Six points separate the Capital clubs at the moment with Hibs sitting fourth and Hearts eighth after the weekend. Hearts beat Aberdeen 2-0 on Saturday whilst their neighbours suffered a 3-0 trouncing in Inverness. Potentially hazardous away trips to St Johnstone, Kilmarnock and Ross County await John McGlynn and his young team before the end of the month. There is also a home encounter with Dundee United.
However, January cannot come quickly enough for some.
“The derby means everything to us and to lose it that way last week hurt us. When the derby comes round again in a few weeks, hopefully we can make it better,” said Darren Barr, Hearts’ defender-cum-midfielder. “That game means a lot to everybody, not just us. It’s a tough game to win but we want to get a response from losing.

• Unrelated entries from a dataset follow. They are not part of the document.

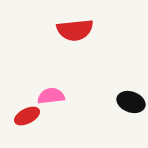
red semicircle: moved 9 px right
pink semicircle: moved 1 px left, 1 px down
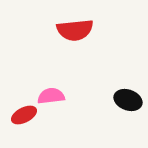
black ellipse: moved 3 px left, 2 px up
red ellipse: moved 3 px left, 1 px up
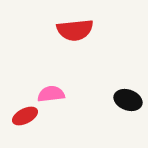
pink semicircle: moved 2 px up
red ellipse: moved 1 px right, 1 px down
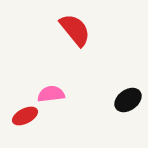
red semicircle: rotated 123 degrees counterclockwise
black ellipse: rotated 56 degrees counterclockwise
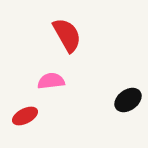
red semicircle: moved 8 px left, 5 px down; rotated 9 degrees clockwise
pink semicircle: moved 13 px up
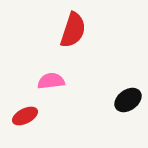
red semicircle: moved 6 px right, 5 px up; rotated 48 degrees clockwise
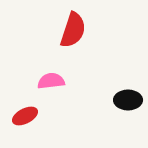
black ellipse: rotated 36 degrees clockwise
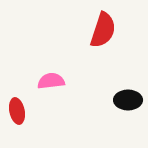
red semicircle: moved 30 px right
red ellipse: moved 8 px left, 5 px up; rotated 75 degrees counterclockwise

“There is plenty still to play for even though we are out of the Scottish Cup, especially the way the league is. If we keep it tight and get another couple of wins, then we can end up in a really positive position. We’ve got some good players and we’ve just needed to add that finishing touch at times.”
It is possible the Edinburgh clubs could swap places before Hibs visit Tynecastle in the first match of 2013. For that to happen, Hearts must build on their success against Aberdeen and master a level of consistency which has eluded them all season.
“I feel as if the team is playing well but we’re not getting the rewards,” continued Barr. “We only make our own luck and it’s about getting over the final hurdle and putting some wins together. We’ve been stopping and starting. We get one win and try to kick on and we don’t do it. It’s a bit frustrating. We want to make Tynecastle like a fortress.”
His manager shares the exasperation. Indeed, McGlynn is looking to established players like Barr, Andy Webster and Marius Zaliukas to stabilise his team and allow younger upstarts to flourish. At 27, Barr is a seasoned veteran in amongst the teenage academy graduates that now dominate Hearts’ first-team squad. He admits the elder statesman status takes some getting used to.
“Fair enough I’m experienced but you’re always still learning,” he said. “I’m 27 and it’s crazy that I’m one of the more experienced ones here. You want these young boys to push you on as well and give you a wee spark. These boys can help you and you can help them, so it works for both sides.”
How much longer it works for Barr is open to question. He is nearing the end of the lucrative three-year contract he signed after arriving at Tynecastle from Falkirk in summer 2010. His future is very much uncertain and Hearts’ financial predicament means they are in no position to negotiate a new deal for now. Barr is coy when asked what he would like to happen at the end of the season.
“I’d rather not speak about it because, at the minute, nothing’s been said to me,” he replied.
“I just want to play for Hearts and play as many games as I can because I know what it’s like not to play. You want to justify your place in the team but there is competition for places. I just want to keep playing.”
His appearance record this year denotes he is a key member of the squad. Barr has started every single Hearts match since McGlynn became manager and played mostly as a holding midfielder rather than in his favoured central defensive role. His job is to act as a spoiler, breaking up opposition attacks and starting the ball rolling from deep.
“I’ve got experience of it now,” he said. “It helps having boys like Webby behind me, they make it much easier by guiding you. I played in midfield with Blackie last year and we have a good blend going this year. It’s not really my forte to score goals but if I can chip in, so much the better.”
Barr’s one and only Hearts goal remains the crucial opener in last season’s Scottish Cup final, which set the tone for a memorable 5-1 romp against Hibs. He still sports a rather unwanted souvenir from that campaign, though, and one he is struggling to get rid of. Above his left eyebrow is a lump which looks red and fresh, as if the result of a very recent injury. In truth, it is anything but.
“It’s still there since the Auchinleck Talbot game last January, it’s not gone down,” he laughed. “Sometimes it’s prominent, sometimes it’s not. It’s just there all the time. I don’t think my missus is too happy about it, but what can you do?”